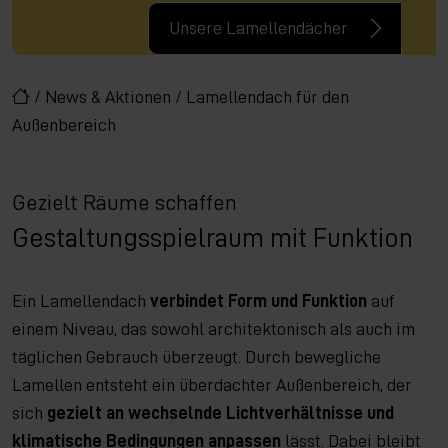
Unsere Lamellendächer
/
News & Aktionen
/
Lamellendach für den
Außenbereich
Gezielt Räume schaffen
Gestaltungsspielraum mit Funktion
Ein Lamellendach
verbindet Form und Funktion
auf
einem Niveau, das sowohl architektonisch als auch im
täglichen Gebrauch überzeugt. Durch bewegliche
Lamellen entsteht ein überdachter Außenbereich, der
sich
gezielt an wechselnde Lichtverhältnisse und
klimatische Bedingungen anpassen
lässt. Dabei bleibt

Work request: Transcribe the text from all the records above word for word, keeping each line as it appears, and leave the pictures out of your answer.

Result for this task:
Unsere Lamellendächer
/
News & Aktionen
/
Lamellendach für den
Außenbereich
Gezielt Räume schaffen
Gestaltungsspielraum mit Funktion
Ein Lamellendach
verbindet Form und Funktion
auf
einem Niveau, das sowohl architektonisch als auch im
täglichen Gebrauch überzeugt. Durch bewegliche
Lamellen entsteht ein überdachter Außenbereich, der
sich
gezielt an wechselnde Lichtverhältnisse und
klimatische Bedingungen anpassen
lässt. Dabei bleibt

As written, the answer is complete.